I tried an experiment today. I'll let you know if it was successful.
You see, I'm very allergic to poison ivy. I hate the stuff. This time of year, it has no leaves, but you can still recognize the "trunk" of the vine. The big vines look hairy. Even in the winter, contact with these vines can cause severe outbreaks, so I try to stay away from them.
Unfortunately, these vines are all over my farm. As I walk through the woods, I cringe when I see them. At least they don't have any leaves right now. And so winter is the best time to kill the stuff. I searched the internet for ways of killing poison ivy in winter. One clip was helpful--it showed a guy using long handled clippers to sever the vine. You don't want to use a saw or axe or machete, because these will cause the evil urushiol poison to spray out from the vine.

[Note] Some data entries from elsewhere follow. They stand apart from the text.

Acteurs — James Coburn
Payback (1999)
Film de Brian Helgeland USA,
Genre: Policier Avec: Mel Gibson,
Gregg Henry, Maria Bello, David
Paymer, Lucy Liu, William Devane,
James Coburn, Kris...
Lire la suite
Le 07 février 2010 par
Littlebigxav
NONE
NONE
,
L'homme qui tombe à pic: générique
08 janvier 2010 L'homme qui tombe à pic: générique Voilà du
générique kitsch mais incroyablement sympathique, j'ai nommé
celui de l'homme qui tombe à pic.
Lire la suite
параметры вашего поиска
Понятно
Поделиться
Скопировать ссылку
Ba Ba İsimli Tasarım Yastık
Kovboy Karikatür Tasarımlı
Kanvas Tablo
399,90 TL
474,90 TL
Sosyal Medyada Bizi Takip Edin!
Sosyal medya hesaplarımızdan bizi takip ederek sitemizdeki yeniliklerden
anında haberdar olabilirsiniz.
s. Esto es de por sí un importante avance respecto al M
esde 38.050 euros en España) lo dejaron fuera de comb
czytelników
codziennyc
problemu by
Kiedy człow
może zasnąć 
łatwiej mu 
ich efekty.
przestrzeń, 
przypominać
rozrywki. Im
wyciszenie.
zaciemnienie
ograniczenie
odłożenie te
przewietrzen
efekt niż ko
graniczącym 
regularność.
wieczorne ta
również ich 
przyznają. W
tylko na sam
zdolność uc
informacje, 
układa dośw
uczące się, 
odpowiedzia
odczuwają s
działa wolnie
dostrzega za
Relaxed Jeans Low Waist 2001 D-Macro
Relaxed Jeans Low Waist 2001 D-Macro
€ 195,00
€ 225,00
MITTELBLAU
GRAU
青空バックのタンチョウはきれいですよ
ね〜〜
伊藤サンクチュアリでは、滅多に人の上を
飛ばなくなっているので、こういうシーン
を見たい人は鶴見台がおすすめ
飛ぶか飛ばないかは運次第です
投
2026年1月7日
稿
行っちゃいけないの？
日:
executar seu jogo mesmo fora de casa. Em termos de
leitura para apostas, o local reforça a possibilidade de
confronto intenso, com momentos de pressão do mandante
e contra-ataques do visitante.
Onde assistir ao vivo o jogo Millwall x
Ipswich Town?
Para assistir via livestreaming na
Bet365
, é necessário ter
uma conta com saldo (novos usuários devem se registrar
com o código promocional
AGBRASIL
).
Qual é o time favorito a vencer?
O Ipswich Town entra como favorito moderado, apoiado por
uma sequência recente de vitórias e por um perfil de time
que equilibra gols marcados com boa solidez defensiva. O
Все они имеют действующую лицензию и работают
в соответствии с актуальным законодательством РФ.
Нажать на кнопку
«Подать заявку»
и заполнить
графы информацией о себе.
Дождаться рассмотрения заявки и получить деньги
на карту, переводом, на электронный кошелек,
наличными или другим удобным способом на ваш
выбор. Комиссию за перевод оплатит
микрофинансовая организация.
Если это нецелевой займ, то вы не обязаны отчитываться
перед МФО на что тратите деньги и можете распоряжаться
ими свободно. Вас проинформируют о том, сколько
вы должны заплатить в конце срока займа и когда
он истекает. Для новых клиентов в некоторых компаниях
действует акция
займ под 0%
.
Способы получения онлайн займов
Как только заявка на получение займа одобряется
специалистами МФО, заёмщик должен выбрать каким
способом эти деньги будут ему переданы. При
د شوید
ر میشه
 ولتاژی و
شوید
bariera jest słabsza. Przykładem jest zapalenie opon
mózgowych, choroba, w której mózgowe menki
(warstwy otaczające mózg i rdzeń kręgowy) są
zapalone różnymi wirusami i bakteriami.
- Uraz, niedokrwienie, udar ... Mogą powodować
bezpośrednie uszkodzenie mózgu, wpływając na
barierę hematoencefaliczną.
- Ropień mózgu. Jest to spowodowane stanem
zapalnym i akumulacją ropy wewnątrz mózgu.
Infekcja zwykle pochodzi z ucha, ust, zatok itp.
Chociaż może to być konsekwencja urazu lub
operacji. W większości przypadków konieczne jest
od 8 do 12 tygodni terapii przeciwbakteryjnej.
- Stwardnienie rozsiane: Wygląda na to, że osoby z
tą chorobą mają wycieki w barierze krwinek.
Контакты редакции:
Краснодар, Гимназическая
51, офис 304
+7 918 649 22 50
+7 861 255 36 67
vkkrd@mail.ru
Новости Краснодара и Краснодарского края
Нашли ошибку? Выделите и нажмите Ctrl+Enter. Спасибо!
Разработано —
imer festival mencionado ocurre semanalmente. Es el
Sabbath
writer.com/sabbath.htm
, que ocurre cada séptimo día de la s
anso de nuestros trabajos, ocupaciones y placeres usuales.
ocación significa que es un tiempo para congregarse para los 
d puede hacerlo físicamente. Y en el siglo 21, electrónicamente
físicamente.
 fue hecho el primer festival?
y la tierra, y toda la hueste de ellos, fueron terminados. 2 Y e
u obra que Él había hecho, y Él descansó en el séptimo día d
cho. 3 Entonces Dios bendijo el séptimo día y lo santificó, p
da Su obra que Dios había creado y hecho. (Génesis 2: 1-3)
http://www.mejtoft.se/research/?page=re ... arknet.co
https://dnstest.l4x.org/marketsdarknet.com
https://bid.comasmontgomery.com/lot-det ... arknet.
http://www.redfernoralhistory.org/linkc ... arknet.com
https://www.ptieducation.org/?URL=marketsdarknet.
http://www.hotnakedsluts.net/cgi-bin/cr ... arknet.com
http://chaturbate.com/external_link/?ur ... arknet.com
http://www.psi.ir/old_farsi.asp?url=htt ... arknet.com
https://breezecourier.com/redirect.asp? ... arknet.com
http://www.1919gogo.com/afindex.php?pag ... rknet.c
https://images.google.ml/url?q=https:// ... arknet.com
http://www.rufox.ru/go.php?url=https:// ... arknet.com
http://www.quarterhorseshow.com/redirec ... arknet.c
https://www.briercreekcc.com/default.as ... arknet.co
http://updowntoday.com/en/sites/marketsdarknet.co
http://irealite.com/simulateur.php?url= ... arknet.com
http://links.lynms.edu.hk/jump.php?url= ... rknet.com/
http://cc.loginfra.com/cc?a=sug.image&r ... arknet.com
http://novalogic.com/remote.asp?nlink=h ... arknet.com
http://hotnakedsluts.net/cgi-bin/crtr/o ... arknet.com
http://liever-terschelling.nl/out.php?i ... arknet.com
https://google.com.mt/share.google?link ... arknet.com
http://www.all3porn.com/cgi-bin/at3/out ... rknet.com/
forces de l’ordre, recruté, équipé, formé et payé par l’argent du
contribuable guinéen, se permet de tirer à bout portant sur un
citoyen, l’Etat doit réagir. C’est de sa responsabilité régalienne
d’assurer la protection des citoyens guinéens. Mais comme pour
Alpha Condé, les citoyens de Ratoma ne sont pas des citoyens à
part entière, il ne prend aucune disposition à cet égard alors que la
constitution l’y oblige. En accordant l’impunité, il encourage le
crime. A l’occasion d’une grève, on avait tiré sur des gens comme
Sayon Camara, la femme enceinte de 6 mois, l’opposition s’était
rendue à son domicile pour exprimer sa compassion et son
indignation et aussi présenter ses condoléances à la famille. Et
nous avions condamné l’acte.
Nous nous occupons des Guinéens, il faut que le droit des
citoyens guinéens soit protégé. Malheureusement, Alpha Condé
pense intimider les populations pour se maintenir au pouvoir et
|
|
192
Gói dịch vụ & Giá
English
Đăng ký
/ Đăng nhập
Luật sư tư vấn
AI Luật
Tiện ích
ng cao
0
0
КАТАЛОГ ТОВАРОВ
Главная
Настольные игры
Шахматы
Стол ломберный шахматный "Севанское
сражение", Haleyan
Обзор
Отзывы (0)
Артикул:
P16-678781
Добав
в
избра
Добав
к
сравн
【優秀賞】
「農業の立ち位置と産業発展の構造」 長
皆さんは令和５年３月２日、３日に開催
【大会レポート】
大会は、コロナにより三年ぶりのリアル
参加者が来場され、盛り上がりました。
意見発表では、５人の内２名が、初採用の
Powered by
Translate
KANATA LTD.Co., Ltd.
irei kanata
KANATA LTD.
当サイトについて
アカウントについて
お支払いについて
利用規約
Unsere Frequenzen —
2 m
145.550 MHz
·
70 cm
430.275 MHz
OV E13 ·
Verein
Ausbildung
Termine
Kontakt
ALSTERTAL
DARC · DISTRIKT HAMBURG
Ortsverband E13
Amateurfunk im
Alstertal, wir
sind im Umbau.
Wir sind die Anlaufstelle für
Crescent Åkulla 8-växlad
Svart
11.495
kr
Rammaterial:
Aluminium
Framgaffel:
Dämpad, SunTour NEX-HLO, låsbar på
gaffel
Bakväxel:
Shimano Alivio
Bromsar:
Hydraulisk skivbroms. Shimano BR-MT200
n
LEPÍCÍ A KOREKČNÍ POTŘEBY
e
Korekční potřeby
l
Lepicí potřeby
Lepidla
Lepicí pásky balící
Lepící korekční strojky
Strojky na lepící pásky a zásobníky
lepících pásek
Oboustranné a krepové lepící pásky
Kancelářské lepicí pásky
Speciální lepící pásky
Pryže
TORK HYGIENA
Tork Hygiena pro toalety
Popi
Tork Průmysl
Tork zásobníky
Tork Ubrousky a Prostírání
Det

Clippers would work fine for small vines, but I've got some vines bigger than my forearm. Clippers would never get through these suckers. So, I had to think of a way to cut the vine without getting sprayed with the poison.
So here's my experiment. I took my 12 gauge Remington semi-automatic shot gun and used it as a primitive saw. From a safe distance--at least I hope it was safe--I fired away at these nasty vines, as close to the root as possible. Some vines were so thick, it took a dozen shots to blow them in two. White wooden bits of terror flew everywhere, but not near me.
In the spring when these vines sprout from their stumps, I'll hit them with Roundup to finish the job. It's not cheap to fire so many rounds at these vines, but I'll be glad to get rid of them.
In a few days I'll know if I stood at a safe distance. I'm itching to find out.
Epilogue: No rash from the vine blasts! Oh yeah, I need some more 12 gauge shells. There are dozens more of these evil vines to kill.